Ecco a voi la prima recensione della nostra Keja Galli, onoratissima di pubblicarla perchè è veramente una bellissima recensione.
Ambientato in Norvegia, tra lo splendore verdeggiante del fiordo di Olden e l’impervio ghiacciaio che lo sovrasta, Cuore di Jagoda è la storia di un amore contrastato, quello tra Aase e Lhase, due ragazzi come tanti. L’unica loro colpa è quella di essere nati dalla parte opposta del bosco.
Due mondi divisi dalle rispettive culture. Da una parte i norvegesi e il loro scetticismo, e dall’altra il popolo nomade, chiamato barbaramente “zingaro”, pieno di orgoglio e tradizioni ormai lontane nel tempo.
Due innamorati in cerca della libertà.
Due cuori che battono all’unisono in un unico petto.
“Di che cosa hai paura, Jagoda?”
“Che l’amore non basti.”
Cuore di Jagoda è stato una sorpresa. Una piacevole sorpresa.
Partiamo dal fatto che, fin quando non ho scorso le righe – e le pagine – nemmeno sapevo cosa volesse dire jagoda. Anzi, la traduzione letterale la conoscevo, ma non ne sapevo ovviamente il significato. È stata infatti la trama, ad attirarmi, e la rappresentazione di una ragazza nivea in copertina. Per non parlare dei nomi dei due protagonisti: Aase e Lhase, tanto simili nel suono quanto diverse sono le culture delle persone a cui appartengono.
Da una parte abbiamo Aase, norvegese, tratti tipici del nord, dal carattere dolce e schivo. Presa in giro dai compagni per il colore così chiaro della sua pelle e dei suoi capelli, viene infatti da loro chiamata latticino. Cerca di passare sempre inosservata, spalle curve e testa bassa, fin quando nella sua vita non entra Bjorg, una rossa tutto pepe, che donerà ad Aase una delle cose più importanti che si possano avere nella vita: la vera amicizia.

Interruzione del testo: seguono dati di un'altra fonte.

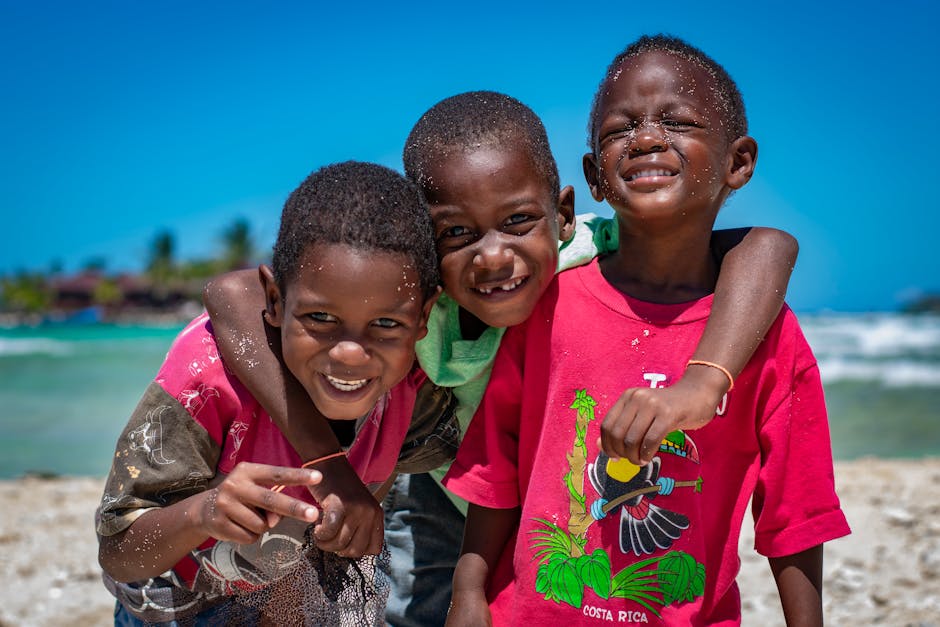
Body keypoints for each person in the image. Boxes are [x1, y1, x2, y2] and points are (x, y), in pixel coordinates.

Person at [204, 90, 800, 625]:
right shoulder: (414, 295)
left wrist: (705, 379)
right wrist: (332, 469)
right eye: (456, 234)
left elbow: (765, 247)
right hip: (438, 483)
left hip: (548, 487)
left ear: (562, 216)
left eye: (517, 223)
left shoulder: (589, 253)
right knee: (420, 611)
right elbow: (230, 294)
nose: (493, 257)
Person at [442, 35, 851, 626]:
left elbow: (795, 510)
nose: (647, 138)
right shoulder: (550, 302)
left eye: (678, 121)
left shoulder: (766, 333)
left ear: (737, 163)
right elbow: (496, 468)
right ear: (594, 176)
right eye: (619, 129)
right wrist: (470, 593)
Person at [95, 161, 442, 625]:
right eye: (320, 318)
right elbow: (117, 552)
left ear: (423, 319)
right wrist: (204, 512)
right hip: (174, 612)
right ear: (275, 301)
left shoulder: (410, 385)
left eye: (385, 324)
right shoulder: (207, 381)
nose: (351, 355)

Dall’altra abbiamo Lhase, rom, scuro di carnagione e di capelli. È l’esatto opposto di Aase: carattere forte, temperamento allegro e spensierato. Legato in modo indissolubile alla famiglia, con la quale ha un rapporto di amore-odio, vive la sua adolescenza aiutando il padre e i fratelli nei lavori di manovalanza.
E cosa potrebbe legare due persone così diverse se non l’amore? Un amore che nasce come amicizia tra due piccoli bambini, e che si rafforza nel corso degli anni sfociando in quel sentimento che fa sudare, battere il cuore, tremare le gambe e la voce.
L’amore può tutto? Non sembra pensarlo il futuro già scritto di Lhase, il quale, in quanto appartenente a una famiglia rom, ha determinati doveri verso di essa, primo tra tutti il matrimonio combinato dal padre. Non sembra nemmeno pensarlo la comunità norvegese, per primo il padre di Aase, da sempre in lotta con gli zingari per qualche fatto avverso avvenuto nel passato.
Un ponte che divide due comunità rivali, una roulotte che, invece, unisce i cuori di questi due giovani di culture diverse, il cui unico peccato è quello di volersi amare.
A tutti i costi.
Parere personale:
Penso che sia una delle storie d’amore più belle che abbia mai letto. La voglia che hanno questi due ragazzi di amarsi va oltre tutto. Lhase va contro la sua famiglia per stare con Aase, e lei fugge da casa ogni volta che può per raggiungere il suo amore nel folto del bosco, dove una roulotte scassata e malandata è l’unica testimone di questo sentimento proibito.
Crescono mescolando le loro culture: a loro non importa avere la pelle scura o chiara, i capelli neri o talmente biondi da sembrare bianchi. A loro interessa solo chi hanno di fronte, e i sentimenti che provano l’una per l’altra.
È una storia che vuole far capire questo: non ha importanza da che luogo vieni, di che etnia sei o se la tua famiglia è benestante o meno: il razzismo, in ogni sua forma, deve essere debellato, non ha ragione di esistere se alla base ci sono l’amore e il rispetto.
Complimenti a Irene per questa bellissima storia, per avermi fatto sognare e per avermi aperto la mente. Il che non è mai abbastanza.